**Required work**
When you find the line with "Semua Layanan" among the records below, reproduce it and each line after it exactly, ending with the line with "Chef de Partie".

+++ Material for this task +++

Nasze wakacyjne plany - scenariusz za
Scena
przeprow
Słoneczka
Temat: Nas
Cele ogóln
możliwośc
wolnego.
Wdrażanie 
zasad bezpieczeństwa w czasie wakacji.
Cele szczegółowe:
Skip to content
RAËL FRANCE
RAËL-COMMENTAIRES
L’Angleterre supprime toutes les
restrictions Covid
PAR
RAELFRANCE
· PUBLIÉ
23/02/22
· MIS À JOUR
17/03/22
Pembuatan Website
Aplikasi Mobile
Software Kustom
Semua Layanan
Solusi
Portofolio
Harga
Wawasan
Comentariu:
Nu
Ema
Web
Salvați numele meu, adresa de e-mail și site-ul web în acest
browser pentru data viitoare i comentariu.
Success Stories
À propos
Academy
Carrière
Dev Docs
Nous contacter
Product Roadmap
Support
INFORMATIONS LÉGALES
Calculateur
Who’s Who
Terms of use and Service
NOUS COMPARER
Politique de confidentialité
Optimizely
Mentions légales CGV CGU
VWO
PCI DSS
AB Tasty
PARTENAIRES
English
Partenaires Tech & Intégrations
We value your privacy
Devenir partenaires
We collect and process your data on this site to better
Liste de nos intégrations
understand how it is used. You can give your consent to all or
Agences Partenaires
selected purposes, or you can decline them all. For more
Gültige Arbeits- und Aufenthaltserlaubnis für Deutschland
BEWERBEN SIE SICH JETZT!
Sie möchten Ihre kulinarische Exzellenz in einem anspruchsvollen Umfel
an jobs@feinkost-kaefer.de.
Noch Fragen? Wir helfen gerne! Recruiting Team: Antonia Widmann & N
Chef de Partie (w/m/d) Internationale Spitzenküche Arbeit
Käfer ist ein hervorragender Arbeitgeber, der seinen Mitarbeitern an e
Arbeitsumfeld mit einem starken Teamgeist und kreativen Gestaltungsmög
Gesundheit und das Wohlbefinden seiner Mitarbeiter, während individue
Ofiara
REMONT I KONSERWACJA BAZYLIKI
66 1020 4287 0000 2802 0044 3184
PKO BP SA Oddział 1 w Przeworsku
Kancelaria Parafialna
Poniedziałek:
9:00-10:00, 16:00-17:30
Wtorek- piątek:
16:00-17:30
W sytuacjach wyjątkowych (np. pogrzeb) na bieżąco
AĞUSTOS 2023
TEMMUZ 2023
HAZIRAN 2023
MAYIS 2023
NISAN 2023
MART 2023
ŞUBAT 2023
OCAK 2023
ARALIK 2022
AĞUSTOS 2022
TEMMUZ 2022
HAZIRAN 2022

+++

**Exercise output**
Semua Layanan
Solusi
Portofolio
Harga
Wawasan
Comentariu:
Nu
Ema
Web
Salvați numele meu, adresa de e-mail și site-ul web în acest
browser pentru data viitoare i comentariu.
Success Stories
À propos
Academy
Carrière
Dev Docs
Nous contacter
Product Roadmap
Support
INFORMATIONS LÉGALES
Calculateur
Who’s Who
Terms of use and Service
NOUS COMPARER
Politique de confidentialité
Optimizely
Mentions légales CGV CGU
VWO
PCI DSS
AB Tasty
PARTENAIRES
English
Partenaires Tech & Intégrations
We value your privacy
Devenir partenaires
We collect and process your data on this site to better
Liste de nos intégrations
understand how it is used. You can give your consent to all or
Agences Partenaires
selected purposes, or you can decline them all. For more
Gültige Arbeits- und Aufenthaltserlaubnis für Deutschland
BEWERBEN SIE SICH JETZT!
Sie möchten Ihre kulinarische Exzellenz in einem anspruchsvollen Umfel
an jobs@feinkost-kaefer.de.
Noch Fragen? Wir helfen gerne! Recruiting Team: Antonia Widmann & N
Chef de Partie (w/m/d) Internationale Spitzenküche Arbeit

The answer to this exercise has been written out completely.